Recall some definitions of mathematical statistics.
Let a
probability space be given
.
Definition 1:Random variable taking values in the set
c
-algebra of subsets
called any
measurable function
, i.e
the condition is satisfied
\ xi ^ {- 1} (A) = \ {\ omega \ in \ Omega \ space \ colon \ space \ xi (w) \ in A \} \ in \ Sigma .

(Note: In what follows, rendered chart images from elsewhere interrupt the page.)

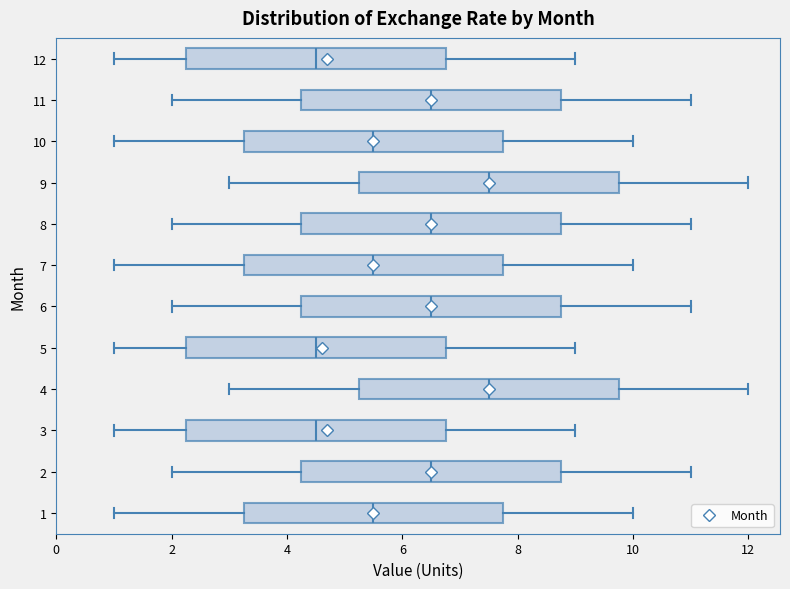

Reading bottom to top, transcribe this box plot: for each box, give where its median line is, the range the box spans, and where its two whiskers end, as read against the x-axis. The values are not printed on the chart, so give them approximately, as read against the axis.

1: median 5.6, box 3.2 to 7.8, whiskers 1.0 to 10.0
2: median 6.6, box 4.2 to 8.8, whiskers 2.0 to 11.0
3: median 4.6, box 2.2 to 6.8, whiskers 1.0 to 9.0
4: median 7.6, box 5.2 to 9.8, whiskers 3.0 to 12.0
5: median 4.6, box 2.2 to 6.8, whiskers 1.0 to 9.0
6: median 6.6, box 4.2 to 8.8, whiskers 2.0 to 11.0
7: median 5.6, box 3.2 to 7.8, whiskers 1.0 to 10.0
8: median 6.6, box 4.2 to 8.8, whiskers 2.0 to 11.0
9: median 7.6, box 5.2 to 9.8, whiskers 3.0 to 12.0
10: median 5.6, box 3.2 to 7.8, whiskers 1.0 to 10.0
11: median 6.6, box 4.2 to 8.8, whiskers 2.0 to 11.0
12: median 4.6, box 2.2 to 6.8, whiskers 1.0 to 9.0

Definition 2:The sample space is the space of all possible values of the observation or sample along with
-algebra of measurable subsets of this space.
Designation: .
Defined on probability space
random variables
spawn in space
probabilistic measures
P_ \ xi \ {C \} = P \ {\ xi \ in C \}, P_ \ eta \ {C \} = P \ {\ eta \ in C \}, \ ldots On a sample space, not one probability measure is determined, but a finite or infinite family of probability measures.
In
problems of mathematical statistics , a family of probability measures is
known. \ {P_ \ theta, \ space \ theta \ in \ Theta \} defined in the sample space, and
it is required to determine from the sample which of the probability measures of this family corresponds to the sample.
Definition 3:A statistical model is an aggregate consisting of a sample space and a family of probability measures defined on it.
Designation: where
\ mathscr {P} = \ {P_ \ theta, \ space \ theta \ in \ Theta \} .
Let
and
- selective space.
Sampling
can be considered as a combination
real numbers. We assign to each element of the sample a probability equal to
.
Let
Definition 4:An empirical distribution constructed from sample X is a probability measure
:
I.e
- the ratio of the number of sample elements that belong
, to the total number of sample items:
.
Definition 5:Selective moment order called
-
sample mean .
Definition 6:Selective central moment of order defined by equality
-
sample variance .
In machine learning, many tasks are to learn how to select a parameter from the data available.
which best describes this data. In mathematical statistics,
the maximum likelihood method is often used to solve a similar problem.
In real life, the error distribution often has a normal distribution. For some justification, we state the
central limit theorem .
Theorem 1 (CLT):If random variables
- independent, equally distributed,
mathematical expectation variance then
\ lim \ limits_ {n \ to \ infty} P \ {\ frac {\ xi_1 + \ xi_2 + \ ldots + \ xi_n - na} {\ sigma \ sqrt {n}} \ leq x \} = F (x) = \ frac {1} {\ sqrt {2 \ pi}} \ int \ limits _ {- \ infty} ^ xe ^ {- u ^ 2/2} du.
Below, we formulate the maximum likelihood method and consider its operation as an example of a family of normal distributions.
Maximum likelihood method
Let for a statistical model
(B, \ mathscr {B}, \ mathscr {P} = \ {P_ \ theta, \ space \ theta \ in \ Theta \}) two conditions are satisfied:
- if a then ;
- there is such a measure on concerning which for any measure , , there is a density , i.e .
Definition 7:Maximum Likelihood Assessment (OMP)
parameter
called empirically constructed
corresponding to the sample
, value
at which
Definition 8:Function
as a function of
is called the
likelihood function , and the function
-
logarithmic likelihood function .
These functions peak at the same values.
, as
-
monotonous increasing function.
Example:\ mathscr {P} = \ {N (a, \ sigma ^ 2) \ space | \ space a \ in \ mathbb {R}, \ space \ sigma \ in (0, + \ infty) \} - family of
normal distributions with densities
\ phi_ {a, \ sigma ^ 2} (x) = \ frac {1} {\ sigma \ sqrt {2 \ pi}} \ exp \ {- \ frac {1} {2 \ sigma ^ 2} (xa ) ^ 2 \} . By sample
\ Lambda_ {a, \ sigma} (X) = \ frac {1} {(2 \ pi) ^ {\ frac {n} {2}} \ sigma ^ n} \ exp \ {- \ frac {1} {2 \ sigma ^ 2} \ sum \ limits_ {i = 1} ^ n (x_j-a) ^ 2 \};
Estimates for mathematical expectation and variance were obtained.
If you look closely at the formula
we can conclude that the function
assumes its maximum value when
is minimal. In machine learning problems,
the least squares method is often used, in which the sum of the squared deviations of the predicted values from the true ones is minimized.
Bibliography:
- Lecture notes on mathematical statistics, author unknown;
- “Deep learning. Immersion in the world of neural networks ”, S. Nikulenko, A. Kadurin, E. Arkhangelskaya, PETER, 2018.